GFCI technology comes in about any voltage and amperage you care to specify. Beyond 15 and 20 amp at 120 volts it is only available in circuit breakers.

240 volts works on 2 hot to ground wires. 120 volts works on 1 hot wire and one grounded wire. Normally, a transformer will have a center tap that is grounded. You get 120 from each 240 volt hot to the center tap. The grounded center tap facilitates activation of short circuit protection if either hot were to become grounded. The ground is very important to stabilize the 120s. If your compressor started on one side of the 120 and your tv was on the other side and there were no other loads and a poor ground connection, your TV would see 210 +/- volts, the compressor would see 30 +/-. The compressor would not start, the TV would blow up and you would have neither working. The ground is the most important part of the system. sort of like your car; if the brakes do not work, you probably do not want it to start.

The '240 volt balancing" of the load comes when you have, say a 5 amp 120 volt load on one end of the 240 volt transformer and a 10 amp load on the other end. If you just had the 10 amp alone, the center tap would carry a 10 amp load. Same for the 5 amp alone. With both on at the same time, the center only carries 5 amps; half of the 10 amp load. The other half of the 10 amp load balances with the 5 amp and goes through it.
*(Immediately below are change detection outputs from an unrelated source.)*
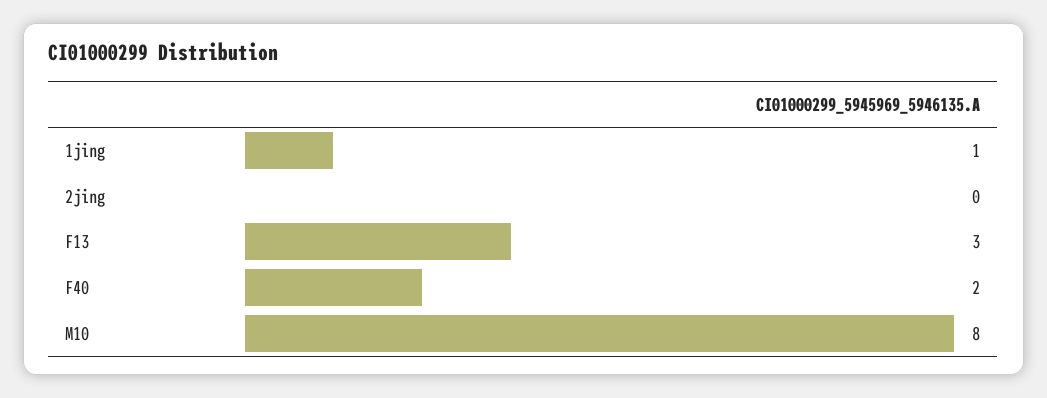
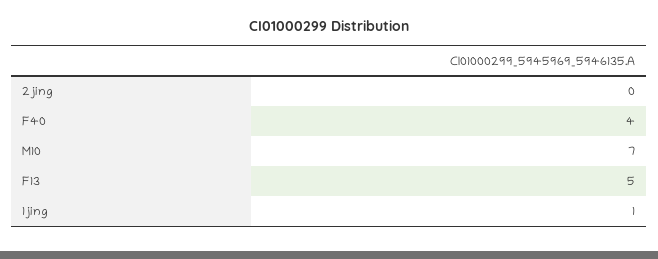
  {
    "1jing": 1,
    "2jing": 0,
-   "F13": 3,
+   "F13": 5,
-   "F40": 2,
+   "F40": 4,
-   "M10": 8
+   "M10": 7
  }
Smaller 240 volt equipment will have a white neutral if it has 120 volt load which is normally a control circuit or possibly a small motor if it is a heat generating device. Green is ground the world around. It is always there to facilitate the operation of short circuit protection and to make sure the device is not hot when some one touches it.
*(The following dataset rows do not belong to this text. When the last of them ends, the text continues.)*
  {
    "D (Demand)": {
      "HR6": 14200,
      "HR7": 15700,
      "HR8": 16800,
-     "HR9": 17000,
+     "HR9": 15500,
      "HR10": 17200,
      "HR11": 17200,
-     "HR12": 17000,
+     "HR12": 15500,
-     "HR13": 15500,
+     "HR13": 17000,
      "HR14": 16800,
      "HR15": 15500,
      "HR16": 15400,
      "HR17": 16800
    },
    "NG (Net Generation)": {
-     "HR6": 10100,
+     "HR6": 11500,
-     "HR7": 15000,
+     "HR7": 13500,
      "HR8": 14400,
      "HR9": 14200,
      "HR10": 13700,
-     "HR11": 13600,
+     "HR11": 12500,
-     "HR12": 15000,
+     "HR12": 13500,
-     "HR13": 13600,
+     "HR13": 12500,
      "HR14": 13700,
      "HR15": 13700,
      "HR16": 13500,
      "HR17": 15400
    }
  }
I'm not going to explain the need for arc fault other than it is required by the code. I am not sure about the current state of the technology. It is current sensing that looks at wave forms to determine if there is an arc which will generate heat and possible a fire. There have been a lot of issues getting it to find problems without just being a nuisance. Since I do not do residential other than an occasional service call, I really haven't paid much attention to it.


----------